YES
We show the termination of the TRS R:
c(c(c(a(x,y)))) -> b(c(c(c(c(y)))),x)
c(c(b(c(y),|0|()))) -> a(|0|(),c(c(a(y,|0|()))))
c(c(a(a(y,|0|()),x))) -> c(y)
-- SCC decomposition.
Consider the dependency pair problem (P, R), where P consists of
p1: c#(c(c(a(x,y)))) -> c#(c(c(c(y))))
p2: c#(c(c(a(x,y)))) -> c#(c(c(y)))
p3: c#(c(c(a(x,y)))) -> c#(c(y))
p4: c#(c(c(a(x,y)))) -> c#(y)
p5: c#(c(b(c(y),|0|()))) -> c#(c(a(y,|0|())))
p6: c#(c(b(c(y),|0|()))) -> c#(a(y,|0|()))
p7: c#(c(a(a(y,|0|()),x))) -> c#(y)
and R consists of:
r1: c(c(c(a(x,y)))) -> b(c(c(c(c(y)))),x)
r2: c(c(b(c(y),|0|()))) -> a(|0|(),c(c(a(y,|0|()))))
r3: c(c(a(a(y,|0|()),x))) -> c(y)
The estimated dependency graph contains the following SCCs:
{p1, p2, p3, p4, p5, p7}
-- Reduction pair.
Consider the dependency pair problem (P, R), where P consists of
p1: c#(c(c(a(x,y)))) -> c#(c(c(c(y))))
p2: c#(c(a(a(y,|0|()),x))) -> c#(y)
p3: c#(c(b(c(y),|0|()))) -> c#(c(a(y,|0|())))
p4: c#(c(c(a(x,y)))) -> c#(y)
p5: c#(c(c(a(x,y)))) -> c#(c(y))
p6: c#(c(c(a(x,y)))) -> c#(c(c(y)))
and R consists of:
r1: c(c(c(a(x,y)))) -> b(c(c(c(c(y)))),x)
r2: c(c(b(c(y),|0|()))) -> a(|0|(),c(c(a(y,|0|()))))
r3: c(c(a(a(y,|0|()),x))) -> c(y)
The set of usable rules consists of
r1, r2, r3
Take the reduction pair:
lexicographic combination of reduction pairs:
1. matrix interpretations:
carrier: N^2
order: standard order
interpretations:
c#_A(x1) = ((1,1),(0,0)) x1
c_A(x1) = ((1,1),(1,0)) x1 + (1,0)
a_A(x1,x2) = ((0,0),(1,1)) x1 + ((1,1),(1,0)) x2 + (0,6)
|0|_A() = (1,1)
b_A(x1,x2) = x1 + ((0,1),(1,1)) x2 + (8,8)
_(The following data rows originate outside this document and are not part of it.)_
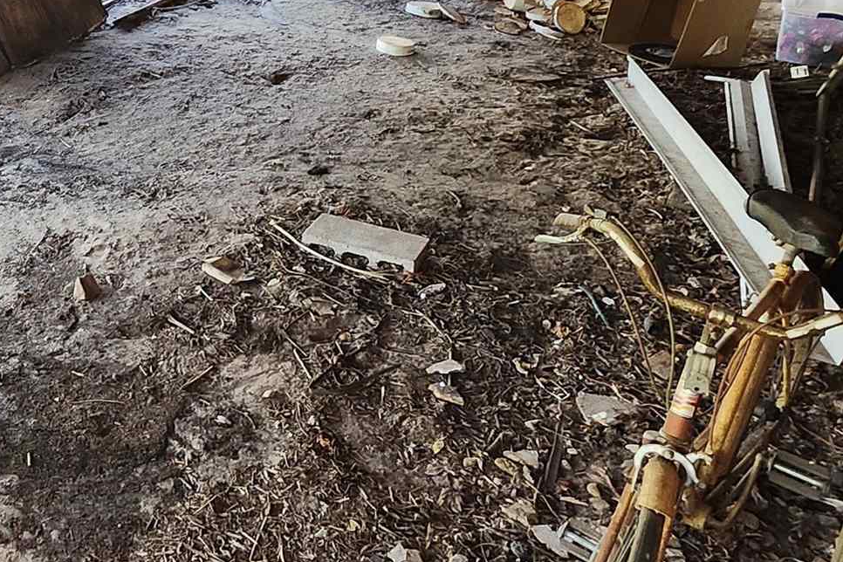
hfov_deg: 40.4
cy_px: 103
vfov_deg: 30.3
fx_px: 1007
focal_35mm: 43
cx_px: 20
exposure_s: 1/60
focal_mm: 1.74
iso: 160
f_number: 2.2
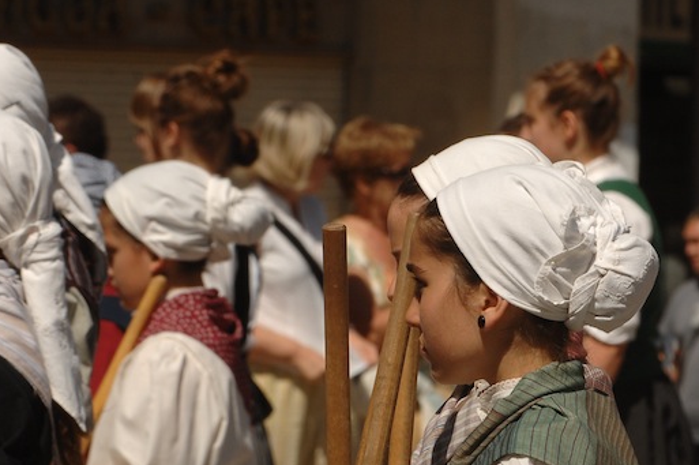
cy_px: 423
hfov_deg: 4.2
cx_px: 491
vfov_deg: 2.8
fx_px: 9641
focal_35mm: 497
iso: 200
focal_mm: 170
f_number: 11
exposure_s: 1/500
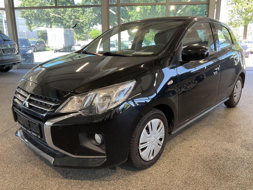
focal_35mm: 29
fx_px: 212
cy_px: 95
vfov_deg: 48.2
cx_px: 126
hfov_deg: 61.7
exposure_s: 1/100
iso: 64
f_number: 1.8
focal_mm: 3
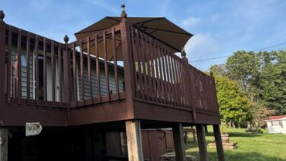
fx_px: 250
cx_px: 83
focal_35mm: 33
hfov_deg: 57.4
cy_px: 84
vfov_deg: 35.6
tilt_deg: +10.6
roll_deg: +5.3
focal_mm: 2.22
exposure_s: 1/770
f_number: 2.2
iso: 40
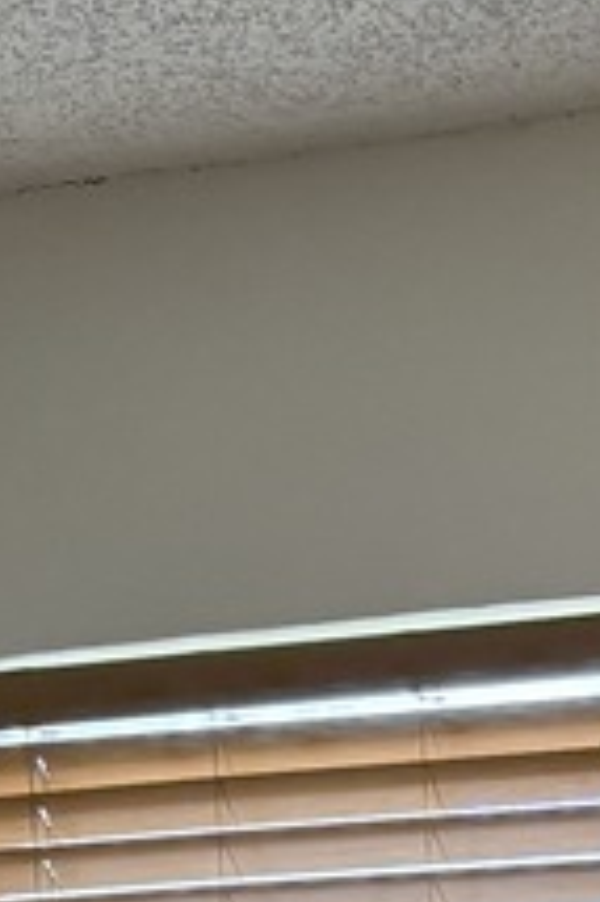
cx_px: 1036
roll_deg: +0.9
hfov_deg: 7.4
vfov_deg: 10.0
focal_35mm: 181
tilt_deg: -9.6
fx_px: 4532
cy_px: 2114
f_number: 1.6
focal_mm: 5.96
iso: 100
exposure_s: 1/60
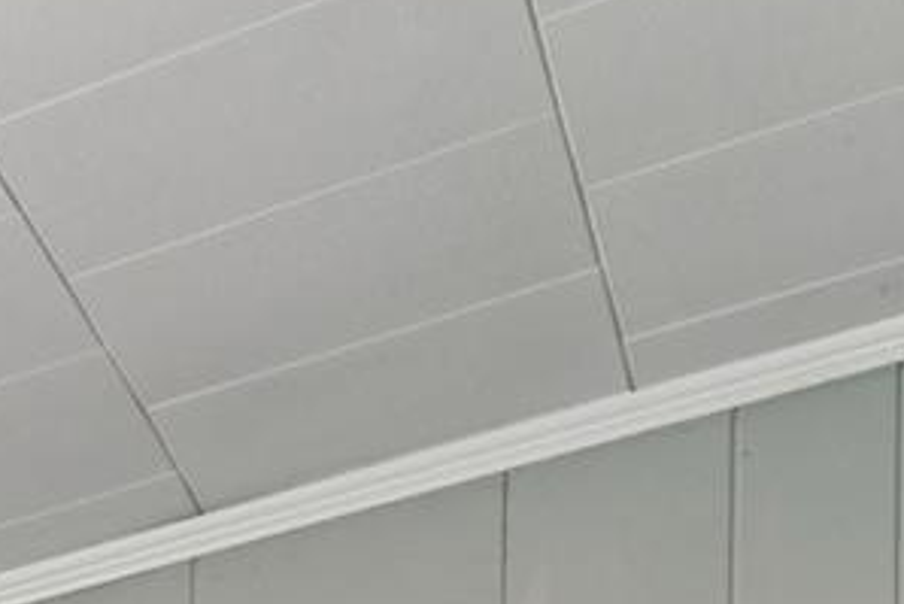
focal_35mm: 114
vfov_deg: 9.1
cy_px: 1932
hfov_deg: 10.3
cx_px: -2057
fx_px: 2867
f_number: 13
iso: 100
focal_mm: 16.6
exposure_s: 3.2
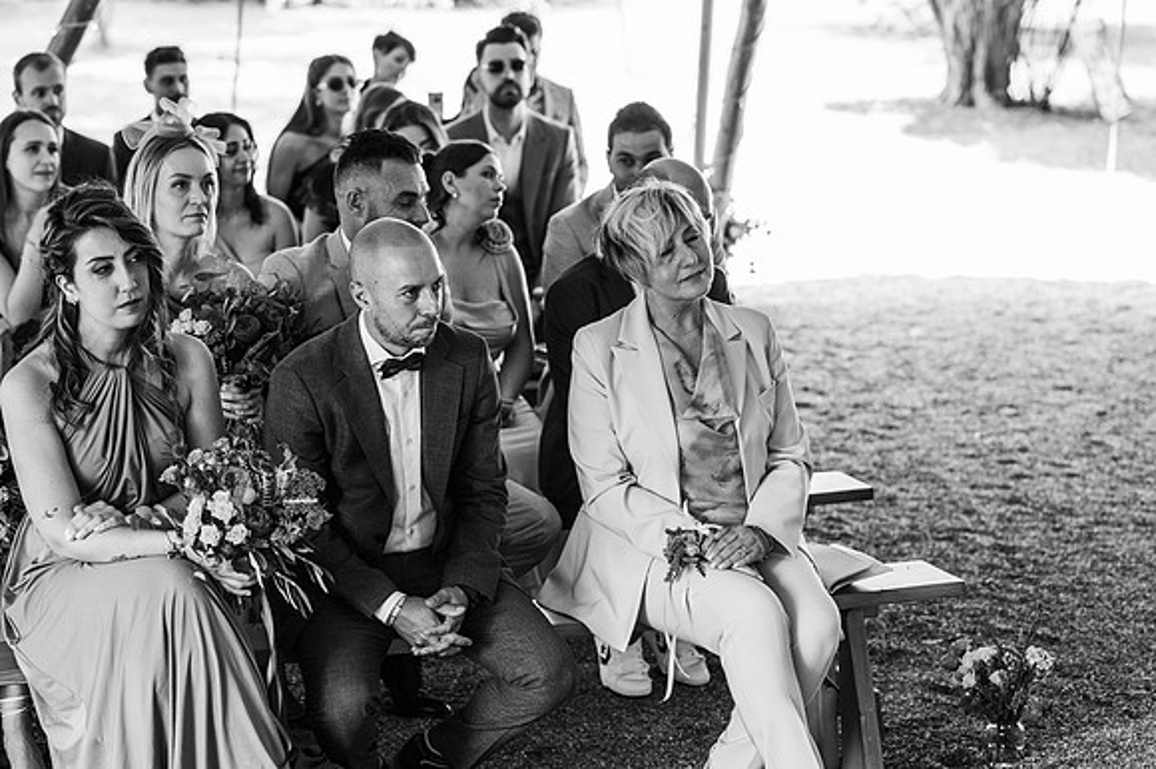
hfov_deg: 23.9
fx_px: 2728
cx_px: 578
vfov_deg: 16.1
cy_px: 384
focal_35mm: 85
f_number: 3.5
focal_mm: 85
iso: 500
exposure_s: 1/200
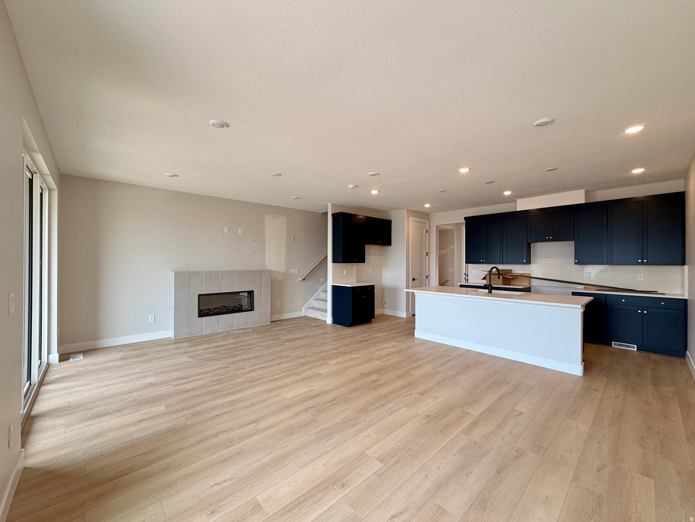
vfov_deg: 85.7
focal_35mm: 14
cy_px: 261
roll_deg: +0.1
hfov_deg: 102.1
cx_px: 348
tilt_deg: -0.6
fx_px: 281
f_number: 2.2
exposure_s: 1/120
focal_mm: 2.22
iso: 64
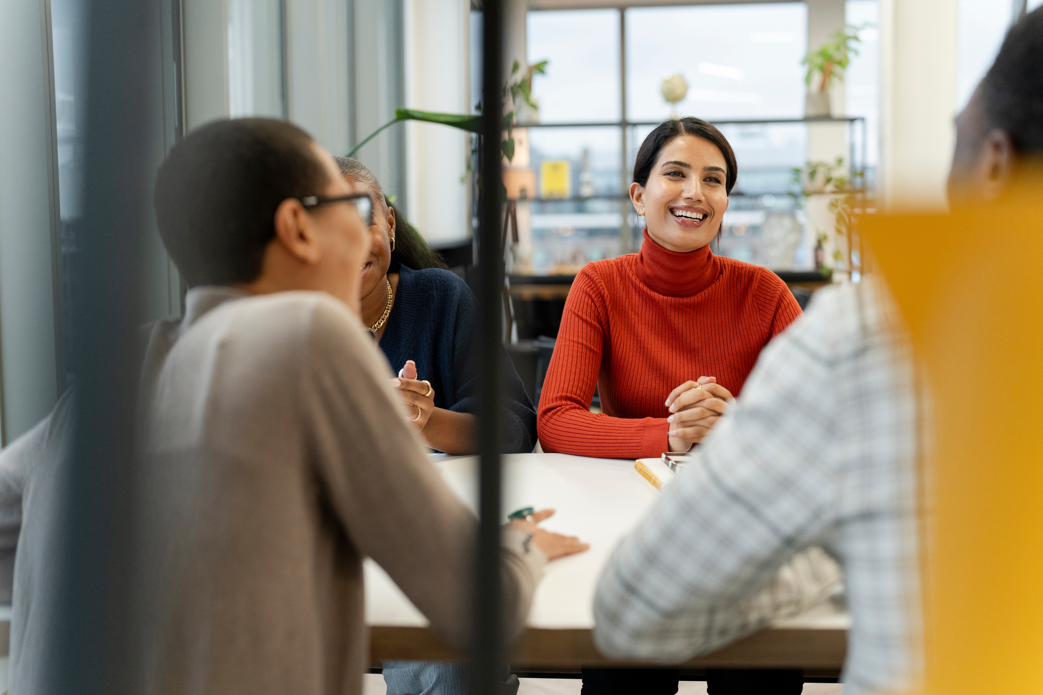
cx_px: 522
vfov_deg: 27.0
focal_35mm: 50
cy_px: 348
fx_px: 1448
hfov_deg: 39.6
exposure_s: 1/320
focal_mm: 50
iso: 1600
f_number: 2.2
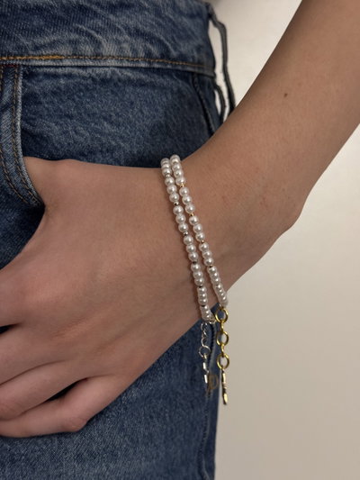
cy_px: 240
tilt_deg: -8.1
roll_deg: -0.3
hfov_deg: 30.3
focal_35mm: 48
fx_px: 665
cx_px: 180
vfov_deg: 39.6
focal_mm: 6.76
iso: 400
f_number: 1.78
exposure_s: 1/33
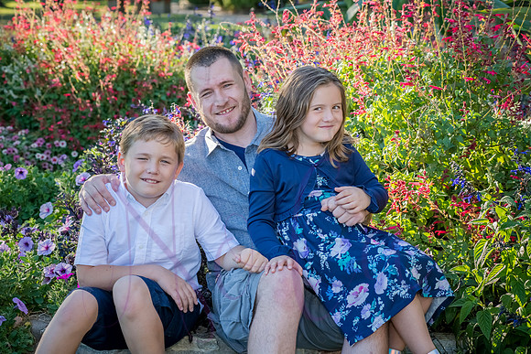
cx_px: 266
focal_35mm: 92
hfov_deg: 22.1
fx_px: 1357
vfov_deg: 14.9
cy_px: 177
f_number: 8
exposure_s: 1/320
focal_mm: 92
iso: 800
2. matrix interpretations:
carrier: N^2
order: standard order
interpretations:
c#_A(x1) = ((0,1),(0,0)) x1
c_A(x1) = (2,1)
a_A(x1,x2) = x2 + (1,2)
|0|_A() = (1,1)
b_A(x1,x2) = ((0,1),(0,0)) x1
The next rules are strictly ordered:
p1, p2, p3, p4, p5, p6
We remove them from the problem. Then no dependency pair remains.